The neighborhood of Flushing in Queens, New York has become my home away from home in regards to dim sum explorations. On nearly every visit to the Big Apple over the past several years, I have made it a point to visit Chinatown in Flushing to get my dim sum fix, along with doing some shopping in the neighborhood, both for food and kitchen gadgets.
The epicenter of my visits to Flushing is always Jade Asian Restaurant. It features a large banquet room, where on busy days you may find yourself sharing tables with other dim sum lovers, and even potentially waiting in long lines to be seated, namely on weekends. I have only visited Jade Asian on weekdays, so I’ve managed to avoid the traffic/lines for a dim sum fix. I highly suggest stopping by midweek if you’re able, since I believe the prices are lower on weekdays as well.
|Dim sum carts!|
Today I will do a basic rundown of my most recent meal at Jade Asian. We actually skipped some of the classic dumplings, like Har Gow and Siu Mai, and focused on some of our other favorites. There were also only two of us dining on this occasion, which means less people to share with, and less dishes overall (but you’d never know it from looking at everything we ate!).
|Shrimp Rice Noodle Rolls|
Usually, a meal of dim sum includes several items including shrimp, but on this most recent visit, we limited our shrimp consumption to these rice noodle rolls filled with shrimp. This is a perennial favorite, and a dim sum outing would be incomplete without an order of these.
|Char Siu Bao|
We also usually get a minimum of two different types of dishes containing char siu, or Chinese BBQ pork. First, we had the steamed char siu bao, or buns. These are pillowy and fluffy in texture on the outside, and sweet and meaty on the inside. They are quite possibly the perfect dim sum menu item, and probably my all time favorite. I like to rip them in half with my fingers before eating them!
Additionally, we also love the char siu sou, or pastries. These feature the same delectable pork filling, but with a flaky crust. These are dangerous because they almost remind me of a meaty dessert! They are outstanding and easily hold their own beside their popular cousin, the char siu bao.
|Char Siu Sou|
I’m also a big fan of Chinese chive dumplings. They are made with wheat starch dough, but unlike most dumplings made with this translucent dough, these are actually pan-fried.
|Chinese Chive Dumplings|
I’ve actually made these in my own kitchen before, although the ones here contain a lot less shrimp than the homemade version. I did discover some crunch in the filling, which is possibly attributable to water chestnuts of bamboo shoots, I’m not really sure. Either way, these are a tasty addition to any dim sum meal.
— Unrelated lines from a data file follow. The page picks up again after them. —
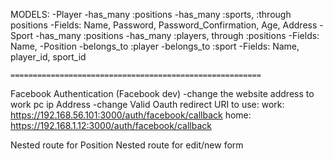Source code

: MODELS:
  -Player
    -has_many :positions
    -has_many :sports, :through positions
    -Fields: Name, Password, Password_Confirmation, Age, Address
  -Sport
    -has_many :positions
    -has_many :players, through :positions
    -Fields: Name,
  -Position
    -belongs_to :player
    -belongs_to :sport
    -Fields: Name, player_id, sport_id

    ========================================================
  Facebook Authentication (Facebook dev)
  -change the website address to work pc ip Address
  -change Valid Oauth redirect URI to use:
  work: https://192.168.56.101:3000/auth/facebook/callback
  home: https://192.168.1.12:3000/auth/facebook/callback

  Nested route for Position
  Nested route for edit/new form
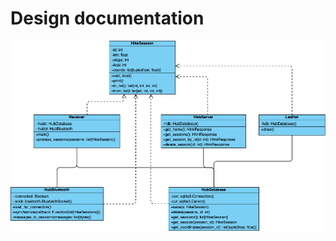 # Design documentation

![Class Diagram of the system](images/class_diagram.png "Text to show on mouseover")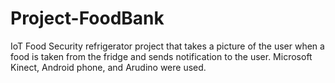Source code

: # Project-FoodBank
IoT Food Security refrigerator project that takes a picture of the user when a food is taken from the fridge and sends notification to the user. Microsoft Kinect, Android phone, and Arudino were used. 
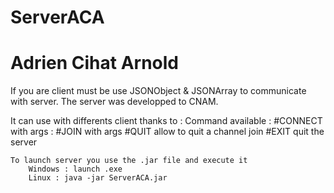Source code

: # ServerACA
# Adrien Cihat Arnold

If you are client must be use JSONObject & JSONArray to communicate with server. 
The server was developped to CNAM. 

It can use with differents client thanks to :
	Command available : 
	#CONNECT with args : <IP adress> <nickname>
	#JOIN with args <channelName>
	#QUIT allow to quit a channel join
	#EXIT quit the server
	
	To launch server you use the .jar file and execute it
		Windows : launch .exe
		Linux : java -jar ServerACA.jar
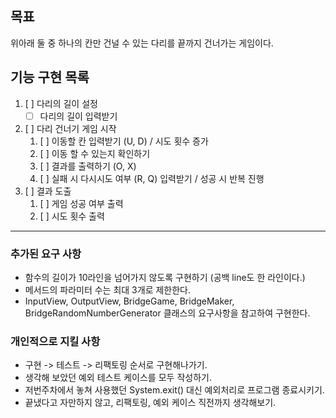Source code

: ## 목표
위아래 둘 중 하나의 칸만 건널 수 있는 다리를 끝까지 건너가는 게임이다.


## 기능 구현 목록
1. [ ] 다리의 길이 설정
   - [ ] 다리의 길이 입력받기
2. [ ] 다리 건너기 게임 시작 
    1. [ ] 이동할 칸 입력받기 (U, D) / 시도 횟수 증가
   2. [ ] 이동 할 수 있는지 확인하기
   3. [ ] 결과를 출력하기 (O, X)
   4. [ ] 실패 시 다시시도 여부 (R, Q) 입력받기 / 성공 시 반복 진행
3. [ ] 결과 도출
   1. [ ] 게임 성공 여부 출력
   2. [ ] 시도 횟수 출력

- - -

### 추가된 요구 사항
- 함수의 길이가 10라인을 넘어가지 않도록 구현하기 (공백 line도 한 라인이다.)
- 메서드의 파라미터 수는 최대 3개로 제한한다.
- InputView, OutputView, BridgeGame, BridgeMaker, BridgeRandomNumberGenerator 클래스의 요구사항을 참고하여 구현한다.


### 개인적으로 지킬 사항
- 구현 -> 테스트 -> 리팩토링 순서로 구현해나가기.
- 생각해 보았던 예외 테스트 케이스를 모두 작성하기.
- 저번주차에서 놓쳐 사용했던 System.exit() 대신 예외처리로 프로그램 종료시키기.
- 끝냈다고 자만하지 않고, 리팩토링, 예외 케이스 직전까지 생각해보기.
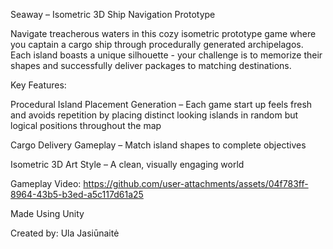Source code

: Seaway – Isometric 3D Ship Navigation Prototype

Navigate treacherous waters in this cozy isometric prototype game where you captain a cargo ship through procedurally generated archipelagos. Each island boasts a unique silhouette - your challenge is to memorize their shapes and successfully deliver packages to matching destinations.


Key Features:

Procedural Island Placement Generation – Each game start up feels fresh and avoids repetition by placing distinct looking islands in random but logical positions throughout the map

Cargo Delivery Gameplay – Match island shapes to complete objectives

Isometric 3D Art Style – A clean, visually engaging world

Gameplay Video:
https://github.com/user-attachments/assets/04f783ff-8964-43b5-b3ed-a5c117d61a25


Made Using Unity

Created by: Ula Jasiūnaitė
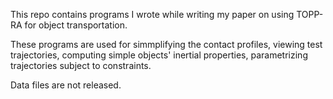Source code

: This repo contains programs I wrote while writing my paper on using
TOPP-RA for object transportation.

These programs are used for simmplifying the contact profiles, viewing
test trajectories, computing simple objects' inertial properties,
parametrizing trajectories subject to constraints.

Data files are not released.


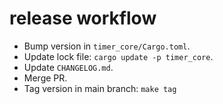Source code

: # release workflow

- Bump version in `timer_core/Cargo.toml`.
- Update lock file: `cargo update -p timer_core`.
- Update `CHANGELOG.md`.
- Merge PR.
- Tag version in main branch: `make tag`
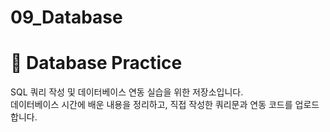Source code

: # 09_Database
# 📘 Database Practice

SQL 쿼리 작성 및 데이터베이스 연동 실습을 위한 저장소입니다.  
데이터베이스 시간에 배운 내용을 정리하고, 직접 작성한 쿼리문과 연동 코드를 업로드합니다.
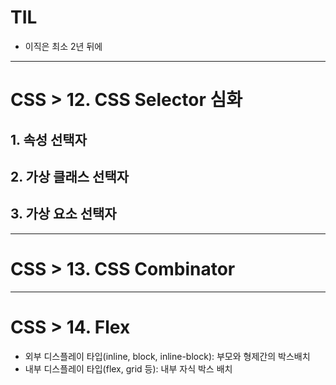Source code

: # TIL
* 이직은 최소 2년 뒤에
---
# CSS > 12. CSS Selector 심화
## 1. 속성 선택자
## 2. 가상 클래스 선택자
## 3. 가상 요소 선택자
---
# CSS > 13. CSS Combinator
---
# CSS > 14. Flex
* 외부 디스플레이 타입(inline, block, inline-block): 부모와 형제간의 박스배치
* 내부 디스플레이 타입(flex, grid 등): 내부 자식 박스 배치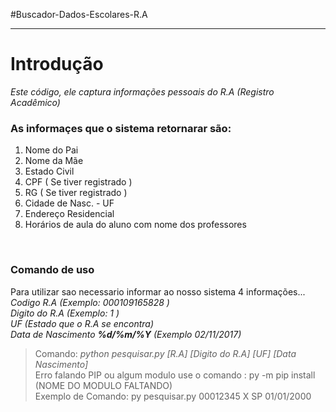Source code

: #Buscador-Dados-Escolares-R.A
<hr>
<h1>Introdução</h1>
<i>Este código, ele captura informações pessoais do R.A (Registro Acadêmico)</i>
<br>
<h3>As informaçes que o sistema retornarar são:</h3> 
  <ol>
    <li>Nome do Pai   </li>
    <li>Nome da Mãe   </li>
    <li>Estado Civil   </li>
    <li>CPF ( Se tiver registrado )   </li>
    <li>RG ( Se tiver registrado )   </li>
    <li>Cidade de Nasc. - UF   </li>
    <li>Endereço Residencial   </li>
    <li>Horários de aula do aluno com nome dos professores</li>
  </ol>
<br>
<h3>Comando de uso </h3>
Para utilizar sao necessario informar ao nosso sistema 4 informações...<br>
<i>Codigo R.A (Exemplo: 000109165828 )</i><br>
<i>Digito do R.A (Exemplo: 1 )</i><br>
<i>UF (Estado que o R.A se encontra)</i><br>
<i>Data de Nascimento <b>%d/%m/%Y</b> (Exemplo 02/11/2017) </i>
<br>
<blockquote> Comando: <i>python pesquisar.py [R.A] [Digito do R.A] [UF] [Data Nascimento]</i>
<br>
Erro falando PIP ou algum modulo use o comando : py -m pip install (NOME DO MODULO FALTANDO)
<br>
Exemplo de Comando:  py pesquisar.py 00012345 X SP 01/01/2000</blockquote> 
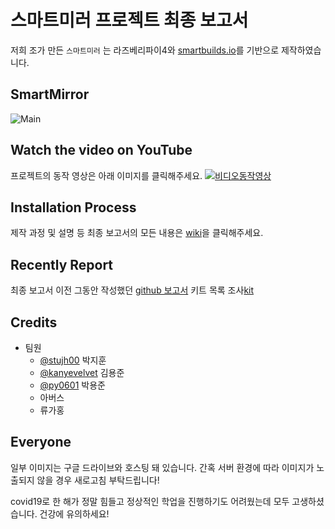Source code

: # 스마트미러 프로젝트 최종 보고서

저희 조가 만든 `스마트미러` 는 라즈베리파이4와 [smartbuilds.io](https://smartbuilds.io/)를 기반으로 제작하였습니다. 


## SmartMirror
![Main](https://github.com/kanyevelvet/Embedded_System_Final/blob/main/resources/images/Main.jpg)

## Watch the video on YouTube
프로젝트의 동작 영상은 아래 이미지를 클릭해주세요.
[![비디오동작영상](https://github.com/kanyevelvet/Embedded_System_Final/blob/main/resources/images/video.jpg)](https://youtu.be/upkO8NUpqAw)

## Installation Process 
제작 과정 및 설명 등 최종 보고서의 모든 내용은 [wiki](https://github.com/kanyevelvet/Embedded_System_Final/wiki)을 클릭해주세요.

## Recently Report
최종 보고서 이전 그동안 작성했던 [github 보고서](https://github.com/stujh00/Embedded-System)
키트 목록 조사[kit](https://github.com/kanyevelvet/embedded-kit)

## Credits
- 팀원
  - [@stujh00](https://github.com/stujh00) 박지훈
  - [@kanyevelvet](https://github.com/kanyevelvet) 김용준
  - [@py0601](https://github.com/py0601) 박용준
  - 아버스
  - 류가홍

## Everyone 
일부 이미지는 구글 드라이브와 호스팅 돼 있습니다. 간혹 서버 환경에 따라 이미지가 노출되지 않을 경우 새로고침 부탁드립니다! 

covid19로 한 해가 정말 힘들고 정상적인 학업을 진행하기도 어려웠는데 모두 고생하셨습니다. 건강에 유의하세요!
I’m also a fan of these ethereal fried taro dumplings. The exterior is made with a dough containing mashed taro, which is then filled with stewed pork, making this almost like a meat-and-potatoes type of dumpling.
Once these dumplings are deep-fried, the exterior of the taro dough becomes gossamer and light, with a decadent creamy interior to the dough, and a rich meat filling. These are a tad heavier because they are fried, but I love them all the same.
Lo mai gai, or sticky rice in lotus leaf, is another classic. A mixture of sticky rice, ground pork, Chinese sausage, egg yolk, and sometimes even mushrooms or chicken generally make up the filling of these steamed morsels.
|Lo Mai Gai|
Another favorite dumpling on my long list is xiaolongbao, or Shanghai soup dumplings. There is truly an art to eating these dumplings. You either take a small bite or use a chopstick to poke a hole into the dumpling skin, while holding it over a soup spoon. Then drain the soup out of the dumpling, slurp it up and enjoy your dumpling. You can also add a little vinegar to cut through the richness of the broth. The ones served at Jade Asian range in their soupiness. A couple of our dumplings yielded a decent amount of soup while a couple seemed mostly dry (either they leaked a bit or weren’t as full of the soup/gelatin mixture). Either way, they are always a tasty treat!
We certainly can’t skimp out on dessert. After nearly every dim sum meal, we always manage to save some room for these delicious steamed custard buns. They feature the same basic fluffy dough as my beloved steamed char siu bao, but with a rich and sweet custard filling. There’s really no better way to end a visit to Jade Asian than with a sweet finish.
|Steamed Custard Buns|
Although there are many wonderful eateries in Flushing’s Chinatown, I seem to only have eyes for Jade Asian. I hope you’ve enjoyed this little culinary tour, and perhaps it will inspire you to seek out some dim sum in your local area (I’ve even found some in my hometown in Rhode Island!). And if you’re ever in New York City, please consider a little field trip out of Manhattan to discover the culinary delights that can be found in Flushing. You won’t be disappointed!